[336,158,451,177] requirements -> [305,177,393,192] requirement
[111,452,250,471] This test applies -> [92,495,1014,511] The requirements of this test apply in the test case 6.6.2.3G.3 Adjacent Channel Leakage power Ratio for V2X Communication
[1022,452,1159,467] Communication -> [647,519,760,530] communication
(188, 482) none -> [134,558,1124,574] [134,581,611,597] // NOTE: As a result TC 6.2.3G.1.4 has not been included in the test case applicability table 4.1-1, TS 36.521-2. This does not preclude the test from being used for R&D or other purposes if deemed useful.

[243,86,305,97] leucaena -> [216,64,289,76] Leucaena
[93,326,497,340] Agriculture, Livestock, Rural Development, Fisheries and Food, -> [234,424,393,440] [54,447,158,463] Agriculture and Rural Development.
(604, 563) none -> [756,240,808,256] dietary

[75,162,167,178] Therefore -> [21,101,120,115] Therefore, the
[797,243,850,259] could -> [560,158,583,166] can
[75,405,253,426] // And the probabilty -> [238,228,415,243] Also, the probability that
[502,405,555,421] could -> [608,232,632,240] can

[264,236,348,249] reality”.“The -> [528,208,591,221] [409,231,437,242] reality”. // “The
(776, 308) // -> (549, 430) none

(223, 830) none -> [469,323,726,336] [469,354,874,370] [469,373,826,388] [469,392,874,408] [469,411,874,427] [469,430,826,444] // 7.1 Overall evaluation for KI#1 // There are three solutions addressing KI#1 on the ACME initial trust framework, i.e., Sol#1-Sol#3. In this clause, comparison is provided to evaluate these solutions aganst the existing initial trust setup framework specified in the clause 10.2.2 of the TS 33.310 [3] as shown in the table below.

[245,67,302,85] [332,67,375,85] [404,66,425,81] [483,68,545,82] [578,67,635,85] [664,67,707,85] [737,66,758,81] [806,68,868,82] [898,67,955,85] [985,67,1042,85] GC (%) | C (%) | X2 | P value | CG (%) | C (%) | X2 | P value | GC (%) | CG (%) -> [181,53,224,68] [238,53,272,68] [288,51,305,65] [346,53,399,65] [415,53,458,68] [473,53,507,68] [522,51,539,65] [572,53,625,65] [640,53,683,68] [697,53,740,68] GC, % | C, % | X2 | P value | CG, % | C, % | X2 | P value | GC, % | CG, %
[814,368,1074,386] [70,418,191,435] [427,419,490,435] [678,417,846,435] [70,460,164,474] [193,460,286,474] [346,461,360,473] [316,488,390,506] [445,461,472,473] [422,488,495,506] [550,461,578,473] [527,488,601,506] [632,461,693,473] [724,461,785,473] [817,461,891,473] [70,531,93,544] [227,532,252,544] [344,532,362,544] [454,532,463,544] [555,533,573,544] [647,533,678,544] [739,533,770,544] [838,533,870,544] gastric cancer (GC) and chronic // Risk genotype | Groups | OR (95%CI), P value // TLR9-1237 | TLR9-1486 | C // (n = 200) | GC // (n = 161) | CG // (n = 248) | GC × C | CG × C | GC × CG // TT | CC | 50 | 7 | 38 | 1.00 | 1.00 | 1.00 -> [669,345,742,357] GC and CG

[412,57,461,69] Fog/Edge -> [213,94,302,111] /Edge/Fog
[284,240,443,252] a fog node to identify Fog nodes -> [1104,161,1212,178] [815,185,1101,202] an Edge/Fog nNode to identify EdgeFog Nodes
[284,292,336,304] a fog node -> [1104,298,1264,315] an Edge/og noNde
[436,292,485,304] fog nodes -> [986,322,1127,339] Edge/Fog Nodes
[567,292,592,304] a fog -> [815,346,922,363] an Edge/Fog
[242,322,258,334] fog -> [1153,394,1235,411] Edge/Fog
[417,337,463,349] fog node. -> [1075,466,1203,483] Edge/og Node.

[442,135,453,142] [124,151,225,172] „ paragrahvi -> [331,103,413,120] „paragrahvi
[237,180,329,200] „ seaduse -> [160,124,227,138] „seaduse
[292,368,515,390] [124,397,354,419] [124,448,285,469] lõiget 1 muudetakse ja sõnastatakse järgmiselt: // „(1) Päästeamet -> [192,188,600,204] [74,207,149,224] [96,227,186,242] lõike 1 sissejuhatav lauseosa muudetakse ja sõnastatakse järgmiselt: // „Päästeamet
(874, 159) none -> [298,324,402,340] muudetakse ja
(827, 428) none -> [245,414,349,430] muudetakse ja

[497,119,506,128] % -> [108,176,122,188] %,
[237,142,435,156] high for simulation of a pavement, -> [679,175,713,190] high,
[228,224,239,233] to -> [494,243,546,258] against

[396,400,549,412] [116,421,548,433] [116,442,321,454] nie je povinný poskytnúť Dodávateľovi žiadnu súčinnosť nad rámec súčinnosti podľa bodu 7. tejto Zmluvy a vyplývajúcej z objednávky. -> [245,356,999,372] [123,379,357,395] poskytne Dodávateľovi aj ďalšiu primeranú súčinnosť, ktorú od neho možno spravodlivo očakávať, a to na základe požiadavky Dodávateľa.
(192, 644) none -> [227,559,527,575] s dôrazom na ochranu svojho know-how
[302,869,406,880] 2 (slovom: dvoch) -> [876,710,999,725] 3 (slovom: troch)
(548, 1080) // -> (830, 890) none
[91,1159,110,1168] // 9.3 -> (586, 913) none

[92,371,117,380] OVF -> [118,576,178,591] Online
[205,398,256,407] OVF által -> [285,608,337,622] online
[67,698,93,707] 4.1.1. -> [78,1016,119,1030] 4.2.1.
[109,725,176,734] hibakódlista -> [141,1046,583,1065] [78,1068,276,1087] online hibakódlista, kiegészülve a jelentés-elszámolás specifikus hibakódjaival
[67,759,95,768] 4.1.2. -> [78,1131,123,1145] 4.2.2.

#### Exercise goal:
All of the entries above must be transcribed exactly.

#### Answer to this problem:
[336,158,451,177] requirements -> [305,177,393,192] requirement
[111,452,250,471] This test applies -> [92,495,1014,511] The requirements of this test apply in the test case 6.6.2.3G.3 Adjacent Channel Leakage power Ratio for V2X Communication
[1022,452,1159,467] Communication -> [647,519,760,530] communication
(188, 482) none -> [134,558,1124,574] [134,581,611,597] // NOTE: As a result TC 6.2.3G.1.4 has not been included in the test case applicability table 4.1-1, TS 36.521-2. This does not preclude the test from being used for R&D or other purposes if deemed useful.

[243,86,305,97] leucaena -> [216,64,289,76] Leucaena
[93,326,497,340] Agriculture, Livestock, Rural Development, Fisheries and Food, -> [234,424,393,440] [54,447,158,463] Agriculture and Rural Development.
(604, 563) none -> [756,240,808,256] dietary

[75,162,167,178] Therefore -> [21,101,120,115] Therefore, the
[797,243,850,259] could -> [560,158,583,166] can
[75,405,253,426] // And the probabilty -> [238,228,415,243] Also, the probability that
[502,405,555,421] could -> [608,232,632,240] can

[264,236,348,249] reality”.“The -> [528,208,591,221] [409,231,437,242] reality”. // “The
(776, 308) // -> (549, 430) none

(223, 830) none -> [469,323,726,336] [469,354,874,370] [469,373,826,388] [469,392,874,408] [469,411,874,427] [469,430,826,444] // 7.1 Overall evaluation for KI#1 // There are three solutions addressing KI#1 on the ACME initial trust framework, i.e., Sol#1-Sol#3. In this clause, comparison is provided to evaluate these solutions aganst the existing initial trust setup framework specified in the clause 10.2.2 of the TS 33.310 [3] as shown in the table below.

[245,67,302,85] [332,67,375,85] [404,66,425,81] [483,68,545,82] [578,67,635,85] [664,67,707,85] [737,66,758,81] [806,68,868,82] [898,67,955,85] [985,67,1042,85] GC (%) | C (%) | X2 | P value | CG (%) | C (%) | X2 | P value | GC (%) | CG (%) -> [181,53,224,68] [238,53,272,68] [288,51,305,65] [346,53,399,65] [415,53,458,68] [473,53,507,68] [522,51,539,65] [572,53,625,65] [640,53,683,68] [697,53,740,68] GC, % | C, % | X2 | P value | CG, % | C, % | X2 | P value | GC, % | CG, %
[814,368,1074,386] [70,418,191,435] [427,419,490,435] [678,417,846,435] [70,460,164,474] [193,460,286,474] [346,461,360,473] [316,488,390,506] [445,461,472,473] [422,488,495,506] [550,461,578,473] [527,488,601,506] [632,461,693,473] [724,461,785,473] [817,461,891,473] [70,531,93,544] [227,532,252,544] [344,532,362,544] [454,532,463,544] [555,533,573,544] [647,533,678,544] [739,533,770,544] [838,533,870,544] gastric cancer (GC) and chronic // Risk genotype | Groups | OR (95%CI), P value // TLR9-1237 | TLR9-1486 | C // (n = 200) | GC // (n = 161) | CG // (n = 248) | GC × C | CG × C | GC × CG // TT | CC | 50 | 7 | 38 | 1.00 | 1.00 | 1.00 -> [669,345,742,357] GC and CG

[412,57,461,69] Fog/Edge -> [213,94,302,111] /Edge/Fog
[284,240,443,252] a fog node to identify Fog nodes -> [1104,161,1212,178] [815,185,1101,202] an Edge/Fog nNode to identify EdgeFog Nodes
[284,292,336,304] a fog node -> [1104,298,1264,315] an Edge/og noNde
[436,292,485,304] fog nodes -> [986,322,1127,339] Edge/Fog Nodes
[567,292,592,304] a fog -> [815,346,922,363] an Edge/Fog
[242,322,258,334] fog -> [1153,394,1235,411] Edge/Fog
[417,337,463,349] fog node. -> [1075,466,1203,483] Edge/og Node.

[442,135,453,142] [124,151,225,172] „ paragrahvi -> [331,103,413,120] „paragrahvi
[237,180,329,200] „ seaduse -> [160,124,227,138] „seaduse
[292,368,515,390] [124,397,354,419] [124,448,285,469] lõiget 1 muudetakse ja sõnastatakse järgmiselt: // „(1) Päästeamet -> [192,188,600,204] [74,207,149,224] [96,227,186,242] lõike 1 sissejuhatav lauseosa muudetakse ja sõnastatakse järgmiselt: // „Päästeamet
(874, 159) none -> [298,324,402,340] muudetakse ja
(827, 428) none -> [245,414,349,430] muudetakse ja

[497,119,506,128] % -> [108,176,122,188] %,
[237,142,435,156] high for simulation of a pavement, -> [679,175,713,190] high,
[228,224,239,233] to -> [494,243,546,258] against

[396,400,549,412] [116,421,548,433] [116,442,321,454] nie je povinný poskytnúť Dodávateľovi žiadnu súčinnosť nad rámec súčinnosti podľa bodu 7. tejto Zmluvy a vyplývajúcej z objednávky. -> [245,356,999,372] [123,379,357,395] poskytne Dodávateľovi aj ďalšiu primeranú súčinnosť, ktorú od neho možno spravodlivo očakávať, a to na základe požiadavky Dodávateľa.
(192, 644) none -> [227,559,527,575] s dôrazom na ochranu svojho know-how
[302,869,406,880] 2 (slovom: dvoch) -> [876,710,999,725] 3 (slovom: troch)
(548, 1080) // -> (830, 890) none
[91,1159,110,1168] // 9.3 -> (586, 913) none

[92,371,117,380] OVF -> [118,576,178,591] Online
[205,398,256,407] OVF által -> [285,608,337,622] online
[67,698,93,707] 4.1.1. -> [78,1016,119,1030] 4.2.1.
[109,725,176,734] hibakódlista -> [141,1046,583,1065] [78,1068,276,1087] online hibakódlista, kiegészülve a jelentés-elszámolás specifikus hibakódjaival
[67,759,95,768] 4.1.2. -> [78,1131,123,1145] 4.2.2.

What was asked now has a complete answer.